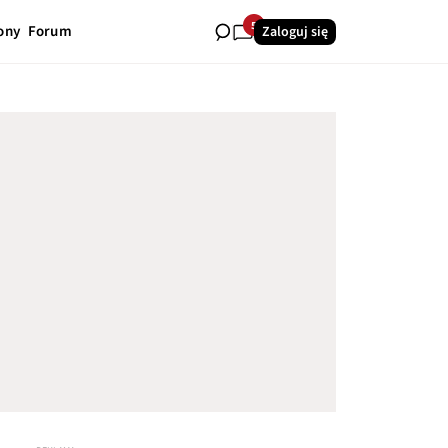
5
ony
Forum
Zaloguj się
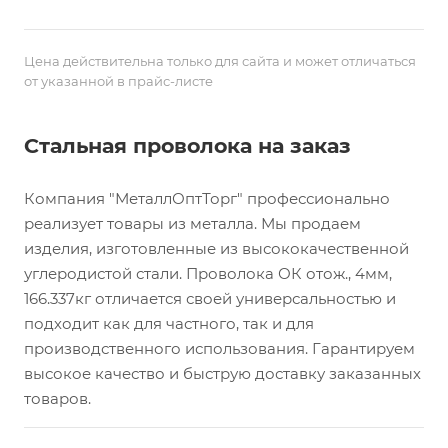
Цена действительна только для сайта и может отличаться
от указанной в прайс-листе
Стальная проволока на заказ
Компания "МеталлОптТорг" профессионально
реализует товары из металла. Мы продаем
изделия, изготовленные из высококачественной
углеродистой стали. Проволока ОК отож., 4мм,
166.337кг отличается своей универсальностью и
подходит как для частного, так и для
производственного использования. Гарантируем
высокое качество и быструю доставку заказанных
товаров.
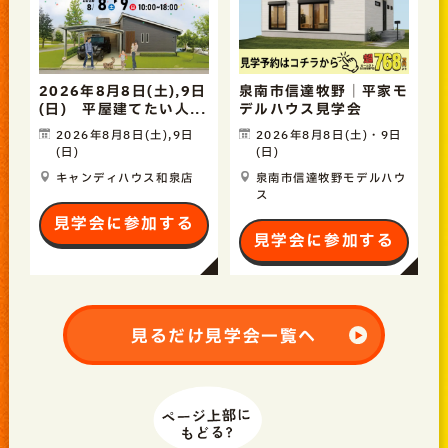
2026年8月8日(土),9日
泉南市信達牧野｜平家モ
(日) 平屋建てたい人...
デルハウス見学会
2026年8月8日(土),9日
2026年8月8日(土)・9日
(日)
(日)
キャンディハウス和泉店
泉南市信達牧野モデルハウ
ス
見学会に参加する
見学会に参加する
見るだけ見学会一覧へ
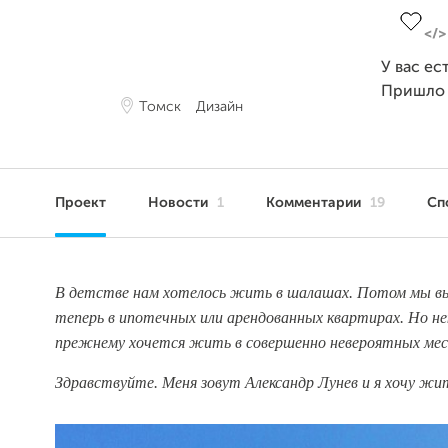
У вас ес
Пришло
Томск
Дизайн
Проект
Новости
1
Комментарии
19
Сп
В детстве нам хотелось жить в шалашах. Потом мы в
теперь в ипотечных или арендованных квартирах. Но н
прежнему хочется жить в совершенно невероятных мес
Здравствуйте. Меня зовут Александр Лунев и я хочу жи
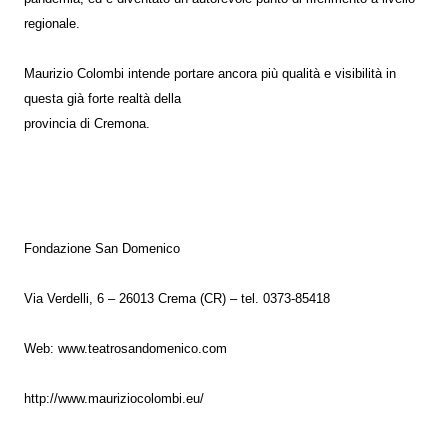
regionale.
Maurizio Colombi intende portare ancora più qualità e visibilità in
questa già forte realtà della
provincia di Cremona.
Fondazione San Domenico
Via Verdelli, 6 – 26013 Crema (CR) – tel. 0373-85418
Web: www.teatrosandomenico.com
http://www.mauriziocolombi.eu/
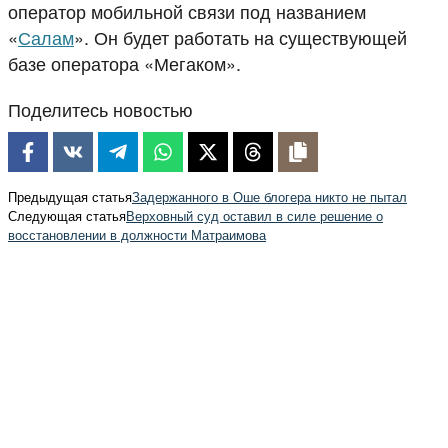
оператор мобильной связи под названием
«
Салам
». Он будет работать на существующей
базе оператора «Мегаком».
Поделитесь новостью
Предыдущая статья
Задержанного в Оше блогера никто не пытал
Следующая статья
Верховный суд оставил в силе решение о
восстановлении в должности Матраимова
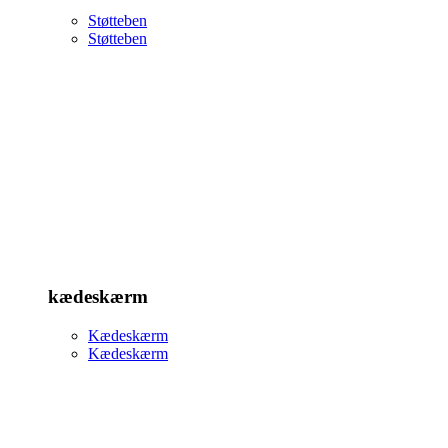
Støtteben
Støtteben
kædeskærm
Kædeskærm
Kædeskærm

------------

■ Exercise brief
Rewrite the text from every picture in the data, putting "Teatro San Domenico" wherever "Fondazione San Domenico" appears and leaving everything else unchanged. Don't include the pictures.

■ Result
5
ony
Forum
Zaloguj się
Цена действительна только для сайта и может отличаться
от указанной в прайс-листе
Стальная проволока на заказ
Компания "МеталлОптТорг" профессионально
реализует товары из металла. Мы продаем
изделия, изготовленные из высококачественной
углеродистой стали. Проволока ОК отож., 4мм,
166.337кг отличается своей универсальностью и
подходит как для частного, так и для
производственного использования. Гарантируем
высокое качество и быструю доставку заказанных
товаров.
2026年8月8日(土),9日
泉南市信達牧野｜平家モ
(日) 平屋建てたい人...
デルハウス見学会
2026年8月8日(土),9日
2026年8月8日(土)・9日
(日)
(日)
キャンディハウス和泉店
泉南市信達牧野モデルハウ
ス
見学会に参加する
見学会に参加する
見るだけ見学会一覧へ
У вас ес
Пришло
Томск
Дизайн
Проект
Новости
1
Комментарии
19
Сп
В детстве нам хотелось жить в шалашах. Потом мы в
теперь в ипотечных или арендованных квартирах. Но н
прежнему хочется жить в совершенно невероятных мес
Здравствуйте. Меня зовут Александр Лунев и я хочу жи
regionale.
Maurizio Colombi intende portare ancora più qualità e visibilità in
questa già forte realtà della
provincia di Cremona.
Teatro San Domenico
Via Verdelli, 6 – 26013 Crema (CR) – tel. 0373-85418
Web: www.teatrosandomenico.com
http://www.mauriziocolombi.eu/
оператор мобильной связи под названием
«
Салам
». Он будет работать на существующей
базе оператора «Мегаком».
Поделитесь новостью
Предыдущая статья
Задержанного в Оше блогера никто не пытал
Следующая статья
Верховный суд оставил в силе решение о
восстановлении в должности Матраимова
Støtteben
Støtteben
kædeskærm
Kædeskærm
Kædeskærm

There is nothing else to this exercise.